- McMillan Location within Texas McMillan Location within the United States
- Coordinates: 31°19′11″N 98°39′07″W﻿ / ﻿31.31972°N 98.65194°W
- Country: United States
- State: Texas
- County: San Saba
- Elevation: 1,207 ft (368 m)
- Time zone: UTC-6 (Central (CST))
- • Summer (DST): UTC-5 (CDT)
- Area code: 325
- GNIS feature ID: 2034961

= McMillan, Texas =

McMillan is an unincorporated community in San Saba County, in the U.S. state of Texas. According to the Handbook of Texas, the community had a population of 15 in 2000.

==History==
McMillan was named for Texas Ranger Captain Newton D. McMillin in the late 1850s. E.B. House petitioned for a post office to be established here on October 6, 1904, but it opened in Bomar. G.B. Meeks sold his store to local settler Hugh Miller that same year.
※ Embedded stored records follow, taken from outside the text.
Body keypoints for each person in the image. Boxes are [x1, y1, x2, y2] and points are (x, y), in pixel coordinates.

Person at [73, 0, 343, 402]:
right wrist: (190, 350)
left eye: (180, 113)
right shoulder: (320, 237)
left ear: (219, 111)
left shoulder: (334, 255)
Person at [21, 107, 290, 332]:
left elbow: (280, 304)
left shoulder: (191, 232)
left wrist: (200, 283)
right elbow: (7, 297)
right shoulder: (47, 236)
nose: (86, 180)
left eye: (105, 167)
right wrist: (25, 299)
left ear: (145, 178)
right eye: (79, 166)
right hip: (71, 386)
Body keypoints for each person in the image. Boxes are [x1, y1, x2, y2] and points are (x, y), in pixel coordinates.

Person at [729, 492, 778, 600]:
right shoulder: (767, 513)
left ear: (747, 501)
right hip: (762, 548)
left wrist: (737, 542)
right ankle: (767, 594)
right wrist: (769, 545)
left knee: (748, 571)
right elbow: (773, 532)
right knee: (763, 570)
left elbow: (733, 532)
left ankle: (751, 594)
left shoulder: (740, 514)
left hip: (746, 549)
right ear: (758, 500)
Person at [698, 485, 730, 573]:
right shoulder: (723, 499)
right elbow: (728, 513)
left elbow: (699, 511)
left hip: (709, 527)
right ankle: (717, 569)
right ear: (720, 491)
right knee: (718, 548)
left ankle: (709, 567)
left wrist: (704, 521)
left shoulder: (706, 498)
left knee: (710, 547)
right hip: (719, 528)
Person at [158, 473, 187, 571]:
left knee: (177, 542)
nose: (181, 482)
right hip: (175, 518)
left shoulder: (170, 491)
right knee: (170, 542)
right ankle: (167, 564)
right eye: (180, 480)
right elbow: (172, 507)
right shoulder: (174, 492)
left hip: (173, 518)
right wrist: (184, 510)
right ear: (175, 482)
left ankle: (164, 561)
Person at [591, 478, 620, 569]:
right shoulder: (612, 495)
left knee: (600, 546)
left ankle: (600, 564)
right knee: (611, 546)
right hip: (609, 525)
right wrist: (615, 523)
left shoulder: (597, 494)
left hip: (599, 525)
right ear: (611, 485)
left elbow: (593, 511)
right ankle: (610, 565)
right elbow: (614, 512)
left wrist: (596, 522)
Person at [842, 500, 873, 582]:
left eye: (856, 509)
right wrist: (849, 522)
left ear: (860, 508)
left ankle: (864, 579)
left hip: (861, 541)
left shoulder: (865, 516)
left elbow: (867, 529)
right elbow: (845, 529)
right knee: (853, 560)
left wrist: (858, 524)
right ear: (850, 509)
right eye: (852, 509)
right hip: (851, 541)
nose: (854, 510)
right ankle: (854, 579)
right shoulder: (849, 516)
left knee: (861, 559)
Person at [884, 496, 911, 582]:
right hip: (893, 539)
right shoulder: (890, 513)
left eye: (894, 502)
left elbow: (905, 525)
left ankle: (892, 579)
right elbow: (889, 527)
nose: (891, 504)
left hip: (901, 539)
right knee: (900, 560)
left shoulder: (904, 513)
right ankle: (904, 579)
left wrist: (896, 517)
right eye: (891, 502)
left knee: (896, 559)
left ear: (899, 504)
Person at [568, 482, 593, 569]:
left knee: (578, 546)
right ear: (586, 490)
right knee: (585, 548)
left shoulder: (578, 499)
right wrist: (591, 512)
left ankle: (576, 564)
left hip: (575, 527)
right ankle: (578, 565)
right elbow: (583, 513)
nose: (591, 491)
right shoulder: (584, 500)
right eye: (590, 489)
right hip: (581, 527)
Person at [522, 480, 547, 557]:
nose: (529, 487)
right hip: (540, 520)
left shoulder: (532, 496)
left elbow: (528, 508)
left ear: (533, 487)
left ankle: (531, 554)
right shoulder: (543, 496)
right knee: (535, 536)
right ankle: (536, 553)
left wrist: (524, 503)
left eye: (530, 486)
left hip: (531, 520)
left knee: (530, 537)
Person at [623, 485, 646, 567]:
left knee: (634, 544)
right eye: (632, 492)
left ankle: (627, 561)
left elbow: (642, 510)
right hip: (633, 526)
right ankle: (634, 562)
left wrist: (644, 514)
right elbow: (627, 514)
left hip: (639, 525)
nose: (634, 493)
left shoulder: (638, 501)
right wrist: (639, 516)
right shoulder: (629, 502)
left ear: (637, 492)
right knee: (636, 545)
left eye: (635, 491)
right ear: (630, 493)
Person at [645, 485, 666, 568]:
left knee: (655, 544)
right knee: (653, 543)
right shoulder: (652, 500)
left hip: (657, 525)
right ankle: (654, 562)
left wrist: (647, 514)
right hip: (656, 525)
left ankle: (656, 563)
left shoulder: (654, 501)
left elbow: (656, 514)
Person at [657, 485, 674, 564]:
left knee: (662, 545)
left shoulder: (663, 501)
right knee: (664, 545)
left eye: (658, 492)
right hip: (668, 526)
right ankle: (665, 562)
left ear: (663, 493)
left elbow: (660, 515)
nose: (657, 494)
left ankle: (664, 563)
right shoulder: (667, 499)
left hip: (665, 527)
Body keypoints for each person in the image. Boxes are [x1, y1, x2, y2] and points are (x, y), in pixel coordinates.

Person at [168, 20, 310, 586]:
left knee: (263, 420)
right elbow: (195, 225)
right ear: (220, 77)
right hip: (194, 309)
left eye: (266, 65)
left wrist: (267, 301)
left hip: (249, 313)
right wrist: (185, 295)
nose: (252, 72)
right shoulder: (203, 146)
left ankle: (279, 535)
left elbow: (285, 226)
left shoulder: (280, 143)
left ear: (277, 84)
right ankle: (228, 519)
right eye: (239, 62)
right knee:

Only a cemetery remained in 1979 and the community had a population of 15 as of 2000.

==Geography==
McMillin is located a mile east of Texas State Highway 16 near the Colorado River, 9 mi northeast of San Saba in northeastern San Saba County.

==Education==
Flat Rock School was built in McMillan in 1882. Another one was built on Hugh Miller's property in 1899. Still another was built circa 1923 and joined the San Saba Independent School District in 1933.